A ParsedDoc, Chunk, or Document must never hold a vendor object (a raw provider response, a qdrant_client.PointStruct, a LangChain Document, etc.). Do all conversion to and from core types inside your adapter, at its boundary. Core models stay vendor-free so the resulting .indx archive is portable regardless of which backend produced it.

class MyStore:
def upsert(self, ids, vectors, payloads) -> None:
from my_vendor_sdk import Point # vendor type stays local
points = [Point(id=i, vec=v, payload=p)
for i, v, p in zip(ids, vectors, payloads)]
self._client.upsert(points) # convert here, not in core/

3. Lazy-import heavy deps, with a MissingDependencyError hint

Section titled “3. Lazy-import heavy deps, with a MissingDependencyError hint”

Do not import a heavy or optional dependency at module top level — that would break indx’s light, air-gapped core. Import it inside the method that needs it and raise MissingDependencyError with an actionable pip install hint when it is absent.

from indx.core.errors import MissingDependencyError
class MyEmbedder:
dim = 768
def embed(self, texts: list[str]) -> list[list[float]]:
try:
from sentence_transformers import SentenceTransformer # lazy
except ModuleNotFoundError as exc:
raise MissingDependencyError(
"MyEmbedder requires sentence-transformers. "
"Install it with: pip install sentence-transformers"
) from exc
model = SentenceTransformer("my-model")
return [list(v) for v in model.encode(texts)]

Importing your adapter module must never fail because a backend is absent or a service is unreachable. Defer all heavy work — SDK imports, network connections, model loading — to construction or method-call time, not module import.
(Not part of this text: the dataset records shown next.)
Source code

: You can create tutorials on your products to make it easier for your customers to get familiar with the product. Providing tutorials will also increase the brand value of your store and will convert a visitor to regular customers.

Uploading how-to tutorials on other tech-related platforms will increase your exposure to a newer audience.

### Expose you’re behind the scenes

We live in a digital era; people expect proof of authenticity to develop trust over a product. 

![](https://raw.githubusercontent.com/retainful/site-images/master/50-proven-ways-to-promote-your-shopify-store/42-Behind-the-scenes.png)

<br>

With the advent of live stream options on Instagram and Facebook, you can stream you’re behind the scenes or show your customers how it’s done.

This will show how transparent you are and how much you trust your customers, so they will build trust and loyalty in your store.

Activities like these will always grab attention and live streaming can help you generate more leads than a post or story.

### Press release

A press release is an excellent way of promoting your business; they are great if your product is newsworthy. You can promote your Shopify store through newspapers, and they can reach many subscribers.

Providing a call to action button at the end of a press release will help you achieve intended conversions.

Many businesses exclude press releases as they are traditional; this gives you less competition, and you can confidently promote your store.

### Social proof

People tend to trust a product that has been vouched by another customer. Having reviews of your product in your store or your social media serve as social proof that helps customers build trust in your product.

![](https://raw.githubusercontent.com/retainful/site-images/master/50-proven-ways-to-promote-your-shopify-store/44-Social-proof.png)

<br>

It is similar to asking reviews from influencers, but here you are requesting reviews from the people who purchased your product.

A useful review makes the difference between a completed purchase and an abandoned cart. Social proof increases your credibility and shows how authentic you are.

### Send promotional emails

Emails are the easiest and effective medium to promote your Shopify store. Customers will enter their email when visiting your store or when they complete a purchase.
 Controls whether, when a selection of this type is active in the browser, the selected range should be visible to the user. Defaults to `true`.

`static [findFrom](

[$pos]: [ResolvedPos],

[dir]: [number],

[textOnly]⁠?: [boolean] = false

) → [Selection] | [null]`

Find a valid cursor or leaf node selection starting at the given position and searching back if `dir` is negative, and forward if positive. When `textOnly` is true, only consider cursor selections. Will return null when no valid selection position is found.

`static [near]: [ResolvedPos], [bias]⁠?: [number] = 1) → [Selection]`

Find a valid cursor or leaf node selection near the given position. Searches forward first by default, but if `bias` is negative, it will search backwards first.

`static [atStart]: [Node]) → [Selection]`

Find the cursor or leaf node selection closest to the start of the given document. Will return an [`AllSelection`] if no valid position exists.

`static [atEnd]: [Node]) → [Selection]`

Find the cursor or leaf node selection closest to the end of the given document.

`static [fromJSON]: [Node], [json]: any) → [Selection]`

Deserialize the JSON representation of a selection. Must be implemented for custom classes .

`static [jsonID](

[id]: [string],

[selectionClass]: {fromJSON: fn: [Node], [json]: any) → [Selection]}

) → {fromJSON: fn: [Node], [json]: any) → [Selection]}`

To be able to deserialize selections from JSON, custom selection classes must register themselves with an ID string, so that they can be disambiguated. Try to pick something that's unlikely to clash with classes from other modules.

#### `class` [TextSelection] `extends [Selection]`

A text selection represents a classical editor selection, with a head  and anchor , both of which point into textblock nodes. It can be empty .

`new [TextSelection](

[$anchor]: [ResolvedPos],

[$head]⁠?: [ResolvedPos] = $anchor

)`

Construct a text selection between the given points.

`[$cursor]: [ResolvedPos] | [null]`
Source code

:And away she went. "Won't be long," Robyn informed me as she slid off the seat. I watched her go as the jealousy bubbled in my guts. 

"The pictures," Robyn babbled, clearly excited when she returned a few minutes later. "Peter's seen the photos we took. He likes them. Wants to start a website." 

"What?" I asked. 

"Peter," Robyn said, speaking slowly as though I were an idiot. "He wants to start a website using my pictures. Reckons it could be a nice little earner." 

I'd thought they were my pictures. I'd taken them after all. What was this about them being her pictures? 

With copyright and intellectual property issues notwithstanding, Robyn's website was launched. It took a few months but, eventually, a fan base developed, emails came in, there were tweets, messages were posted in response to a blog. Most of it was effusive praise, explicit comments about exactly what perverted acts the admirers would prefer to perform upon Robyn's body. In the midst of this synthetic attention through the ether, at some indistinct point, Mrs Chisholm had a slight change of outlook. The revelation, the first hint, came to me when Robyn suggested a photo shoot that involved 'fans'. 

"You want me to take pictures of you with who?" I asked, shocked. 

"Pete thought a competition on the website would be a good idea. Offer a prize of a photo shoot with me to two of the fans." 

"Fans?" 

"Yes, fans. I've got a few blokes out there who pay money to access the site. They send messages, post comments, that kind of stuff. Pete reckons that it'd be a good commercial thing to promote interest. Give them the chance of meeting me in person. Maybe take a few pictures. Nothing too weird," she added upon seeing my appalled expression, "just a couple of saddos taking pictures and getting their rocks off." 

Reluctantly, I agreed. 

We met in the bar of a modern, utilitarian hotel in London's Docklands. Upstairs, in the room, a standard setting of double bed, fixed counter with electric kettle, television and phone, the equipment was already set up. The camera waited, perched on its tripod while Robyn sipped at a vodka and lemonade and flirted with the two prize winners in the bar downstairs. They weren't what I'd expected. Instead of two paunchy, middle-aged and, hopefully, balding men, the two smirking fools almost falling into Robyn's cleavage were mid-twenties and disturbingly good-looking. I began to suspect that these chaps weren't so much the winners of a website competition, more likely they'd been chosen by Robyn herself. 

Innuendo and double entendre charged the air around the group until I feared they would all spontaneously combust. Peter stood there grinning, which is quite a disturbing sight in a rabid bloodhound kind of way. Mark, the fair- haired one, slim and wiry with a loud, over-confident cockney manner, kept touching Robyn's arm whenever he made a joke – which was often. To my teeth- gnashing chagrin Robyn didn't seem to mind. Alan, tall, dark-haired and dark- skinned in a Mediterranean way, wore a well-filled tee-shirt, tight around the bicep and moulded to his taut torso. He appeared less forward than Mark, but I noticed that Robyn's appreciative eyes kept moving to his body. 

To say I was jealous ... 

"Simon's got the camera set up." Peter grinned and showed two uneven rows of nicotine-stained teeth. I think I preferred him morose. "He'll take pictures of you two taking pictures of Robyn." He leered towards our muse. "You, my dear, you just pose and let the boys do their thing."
This is what lets the registry discover adapters cheaply without paying for backends you are not using.

If you write a custom Store, implement persist(dest) to flush your vectors into the embeddings/ layout. That keeps the sealed .indx archive self-contained and loadable even when your backing database is offline. See the embed + pack stage and the .indx archive reference for the on-disk format.